- WORK INSTRUCTIONS -
Write out the records again exactly. Nothing should be dropped.
==========
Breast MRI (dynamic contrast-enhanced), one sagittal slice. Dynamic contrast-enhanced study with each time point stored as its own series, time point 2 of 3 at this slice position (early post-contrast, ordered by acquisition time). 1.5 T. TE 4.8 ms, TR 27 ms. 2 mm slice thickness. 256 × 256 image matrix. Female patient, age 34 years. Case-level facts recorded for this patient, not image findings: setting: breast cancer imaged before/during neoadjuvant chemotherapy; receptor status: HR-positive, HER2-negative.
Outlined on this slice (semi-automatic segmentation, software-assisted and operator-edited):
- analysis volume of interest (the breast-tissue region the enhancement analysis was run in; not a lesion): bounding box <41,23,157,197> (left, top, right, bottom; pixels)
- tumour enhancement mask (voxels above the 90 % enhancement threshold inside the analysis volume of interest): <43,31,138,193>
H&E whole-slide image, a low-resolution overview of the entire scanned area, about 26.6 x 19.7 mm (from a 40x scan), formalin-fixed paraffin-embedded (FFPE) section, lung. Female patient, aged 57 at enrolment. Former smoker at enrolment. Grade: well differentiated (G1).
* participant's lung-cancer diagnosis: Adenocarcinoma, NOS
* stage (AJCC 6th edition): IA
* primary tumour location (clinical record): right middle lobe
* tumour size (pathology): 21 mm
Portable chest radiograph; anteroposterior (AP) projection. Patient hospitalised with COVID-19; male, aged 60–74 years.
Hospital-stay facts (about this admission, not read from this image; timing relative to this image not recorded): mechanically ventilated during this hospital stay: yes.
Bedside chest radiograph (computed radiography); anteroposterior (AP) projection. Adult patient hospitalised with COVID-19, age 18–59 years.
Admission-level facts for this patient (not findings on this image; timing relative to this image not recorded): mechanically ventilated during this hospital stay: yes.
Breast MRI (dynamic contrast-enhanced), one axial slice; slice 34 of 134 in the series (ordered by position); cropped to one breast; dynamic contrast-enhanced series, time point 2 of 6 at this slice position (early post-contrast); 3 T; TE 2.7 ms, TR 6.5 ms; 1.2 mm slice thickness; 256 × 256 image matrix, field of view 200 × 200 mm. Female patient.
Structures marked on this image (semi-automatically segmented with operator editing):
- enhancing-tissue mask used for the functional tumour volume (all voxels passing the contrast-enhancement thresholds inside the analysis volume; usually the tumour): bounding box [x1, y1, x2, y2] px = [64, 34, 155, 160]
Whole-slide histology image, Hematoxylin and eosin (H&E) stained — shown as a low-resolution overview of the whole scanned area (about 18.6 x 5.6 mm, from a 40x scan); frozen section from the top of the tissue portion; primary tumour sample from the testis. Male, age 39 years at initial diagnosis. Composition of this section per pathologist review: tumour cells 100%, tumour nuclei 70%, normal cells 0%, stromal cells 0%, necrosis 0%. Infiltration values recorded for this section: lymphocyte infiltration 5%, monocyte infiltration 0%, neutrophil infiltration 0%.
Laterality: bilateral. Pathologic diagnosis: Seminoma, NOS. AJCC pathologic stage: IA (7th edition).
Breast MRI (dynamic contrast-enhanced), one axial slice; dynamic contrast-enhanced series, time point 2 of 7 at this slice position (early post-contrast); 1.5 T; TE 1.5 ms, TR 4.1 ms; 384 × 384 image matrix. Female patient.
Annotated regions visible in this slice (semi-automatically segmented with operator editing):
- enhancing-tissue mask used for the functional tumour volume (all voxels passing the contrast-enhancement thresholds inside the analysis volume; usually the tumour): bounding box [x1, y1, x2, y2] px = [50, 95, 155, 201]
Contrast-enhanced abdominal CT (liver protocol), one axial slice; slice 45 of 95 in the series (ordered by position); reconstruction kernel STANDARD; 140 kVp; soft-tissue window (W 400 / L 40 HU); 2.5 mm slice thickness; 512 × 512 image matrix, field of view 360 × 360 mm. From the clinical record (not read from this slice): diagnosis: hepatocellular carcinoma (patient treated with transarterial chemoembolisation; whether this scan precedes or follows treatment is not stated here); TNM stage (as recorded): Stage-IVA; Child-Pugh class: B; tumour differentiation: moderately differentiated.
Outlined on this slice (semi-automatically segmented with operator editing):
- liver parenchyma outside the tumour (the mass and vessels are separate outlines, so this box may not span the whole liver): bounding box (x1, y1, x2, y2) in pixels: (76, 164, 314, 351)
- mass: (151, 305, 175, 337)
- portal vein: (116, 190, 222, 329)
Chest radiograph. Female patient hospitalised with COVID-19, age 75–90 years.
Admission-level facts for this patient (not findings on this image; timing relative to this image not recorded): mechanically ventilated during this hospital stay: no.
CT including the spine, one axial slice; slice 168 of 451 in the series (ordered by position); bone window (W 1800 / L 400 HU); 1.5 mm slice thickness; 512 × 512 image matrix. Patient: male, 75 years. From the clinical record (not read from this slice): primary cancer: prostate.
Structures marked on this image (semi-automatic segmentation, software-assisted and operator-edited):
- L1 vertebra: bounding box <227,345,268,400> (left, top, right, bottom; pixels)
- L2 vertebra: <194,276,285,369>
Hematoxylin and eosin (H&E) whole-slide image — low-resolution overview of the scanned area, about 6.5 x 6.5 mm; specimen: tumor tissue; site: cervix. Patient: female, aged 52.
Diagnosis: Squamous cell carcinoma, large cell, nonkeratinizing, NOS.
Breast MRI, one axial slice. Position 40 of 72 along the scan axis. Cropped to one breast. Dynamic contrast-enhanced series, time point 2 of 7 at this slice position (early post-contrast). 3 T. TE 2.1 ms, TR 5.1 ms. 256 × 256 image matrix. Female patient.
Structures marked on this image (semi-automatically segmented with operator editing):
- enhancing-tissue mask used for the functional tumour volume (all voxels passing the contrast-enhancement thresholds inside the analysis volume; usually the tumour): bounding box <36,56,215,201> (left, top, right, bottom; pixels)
==========
- SOLUTION TO THE EXERCISE -
Breast MRI (dynamic contrast-enhanced), one sagittal slice. Dynamic contrast-enhanced study with each time point stored as its own series, time point 2 of 3 at this slice position (early post-contrast, ordered by acquisition time). 1.5 T. TE 4.8 ms, TR 27 ms. 2 mm slice thickness. 256 × 256 image matrix. Female patient, age 34 years. Case-level facts recorded for this patient, not image findings: setting: breast cancer imaged before/during neoadjuvant chemotherapy; receptor status: HR-positive, HER2-negative.
Outlined on this slice (semi-automatic segmentation, software-assisted and operator-edited):
- analysis volume of interest (the breast-tissue region the enhancement analysis was run in; not a lesion): bounding box <41,23,157,197> (left, top, right, bottom; pixels)
- tumour enhancement mask (voxels above the 90 % enhancement threshold inside the analysis volume of interest): <43,31,138,193>
H&E whole-slide image, a low-resolution overview of the entire scanned area, about 26.6 x 19.7 mm (from a 40x scan), formalin-fixed paraffin-embedded (FFPE) section, lung. Female patient, aged 57 at enrolment. Former smoker at enrolment. Grade: well differentiated (G1).
* participant's lung-cancer diagnosis: Adenocarcinoma, NOS
* stage (AJCC 6th edition): IA
* primary tumour location (clinical record): right middle lobe
* tumour size (pathology): 21 mm
Portable chest radiograph; anteroposterior (AP) projection. Patient hospitalised with COVID-19; male, aged 60–74 years.
Hospital-stay facts (about this admission, not read from this image; timing relative to this image not recorded): mechanically ventilated during this hospital stay: yes.
Bedside chest radiograph (computed radiography); anteroposterior (AP) projection. Adult patient hospitalised with COVID-19, age 18–59 years.
Admission-level facts for this patient (not findings on this image; timing relative to this image not recorded): mechanically ventilated during this hospital stay: yes.
Breast MRI (dynamic contrast-enhanced), one axial slice; slice 34 of 134 in the series (ordered by position); cropped to one breast; dynamic contrast-enhanced series, time point 2 of 6 at this slice position (early post-contrast); 3 T; TE 2.7 ms, TR 6.5 ms; 1.2 mm slice thickness; 256 × 256 image matrix, field of view 200 × 200 mm. Female patient.
Structures marked on this image (semi-automatically segmented with operator editing):
- enhancing-tissue mask used for the functional tumour volume (all voxels passing the contrast-enhancement thresholds inside the analysis volume; usually the tumour): bounding box [x1, y1, x2, y2] px = [64, 34, 155, 160]
Whole-slide histology image, Hematoxylin and eosin (H&E) stained — shown as a low-resolution overview of the whole scanned area (about 18.6 x 5.6 mm, from a 40x scan); frozen section from the top of the tissue portion; primary tumour sample from the testis. Male, age 39 years at initial diagnosis. Composition of this section per pathologist review: tumour cells 100%, tumour nuclei 70%, normal cells 0%, stromal cells 0%, necrosis 0%. Infiltration values recorded for this section: lymphocyte infiltration 5%, monocyte infiltration 0%, neutrophil infiltration 0%.
Laterality: bilateral. Pathologic diagnosis: Seminoma, NOS. AJCC pathologic stage: IA (7th edition).
Breast MRI (dynamic contrast-enhanced), one axial slice; dynamic contrast-enhanced series, time point 2 of 7 at this slice position (early post-contrast); 1.5 T; TE 1.5 ms, TR 4.1 ms; 384 × 384 image matrix. Female patient.
Annotated regions visible in this slice (semi-automatically segmented with operator editing):
- enhancing-tissue mask used for the functional tumour volume (all voxels passing the contrast-enhancement thresholds inside the analysis volume; usually the tumour): bounding box [x1, y1, x2, y2] px = [50, 95, 155, 201]
Contrast-enhanced abdominal CT (liver protocol), one axial slice; slice 45 of 95 in the series (ordered by position); reconstruction kernel STANDARD; 140 kVp; soft-tissue window (W 400 / L 40 HU); 2.5 mm slice thickness; 512 × 512 image matrix, field of view 360 × 360 mm. From the clinical record (not read from this slice): diagnosis: hepatocellular carcinoma (patient treated with transarterial chemoembolisation; whether this scan precedes or follows treatment is not stated here); TNM stage (as recorded): Stage-IVA; Child-Pugh class: B; tumour differentiation: moderately differentiated.
Outlined on this slice (semi-automatically segmented with operator editing):
- liver parenchyma outside the tumour (the mass and vessels are separate outlines, so this box may not span the whole liver): bounding box (x1, y1, x2, y2) in pixels: (76, 164, 314, 351)
- mass: (151, 305, 175, 337)
- portal vein: (116, 190, 222, 329)
Chest radiograph. Female patient hospitalised with COVID-19, age 75–90 years.
Admission-level facts for this patient (not findings on this image; timing relative to this image not recorded): mechanically ventilated during this hospital stay: no.
CT including the spine, one axial slice; slice 168 of 451 in the series (ordered by position); bone window (W 1800 / L 400 HU); 1.5 mm slice thickness; 512 × 512 image matrix. Patient: male, 75 years. From the clinical record (not read from this slice): primary cancer: prostate.
Structures marked on this image (semi-automatic segmentation, software-assisted and operator-edited):
- L1 vertebra: bounding box <227,345,268,400> (left, top, right, bottom; pixels)
- L2 vertebra: <194,276,285,369>
Hematoxylin and eosin (H&E) whole-slide image — low-resolution overview of the scanned area, about 6.5 x 6.5 mm; specimen: tumor tissue; site: cervix. Patient: female, aged 52.
Diagnosis: Squamous cell carcinoma, large cell, nonkeratinizing, NOS.
Breast MRI, one axial slice. Position 40 of 72 along the scan axis. Cropped to one breast. Dynamic contrast-enhanced series, time point 2 of 7 at this slice position (early post-contrast). 3 T. TE 2.1 ms, TR 5.1 ms. 256 × 256 image matrix. Female patient.
Structures marked on this image (semi-automatically segmented with operator editing):
- enhancing-tissue mask used for the functional tumour volume (all voxels passing the contrast-enhancement thresholds inside the analysis volume; usually the tumour): bounding box <36,56,215,201> (left, top, right, bottom; pixels)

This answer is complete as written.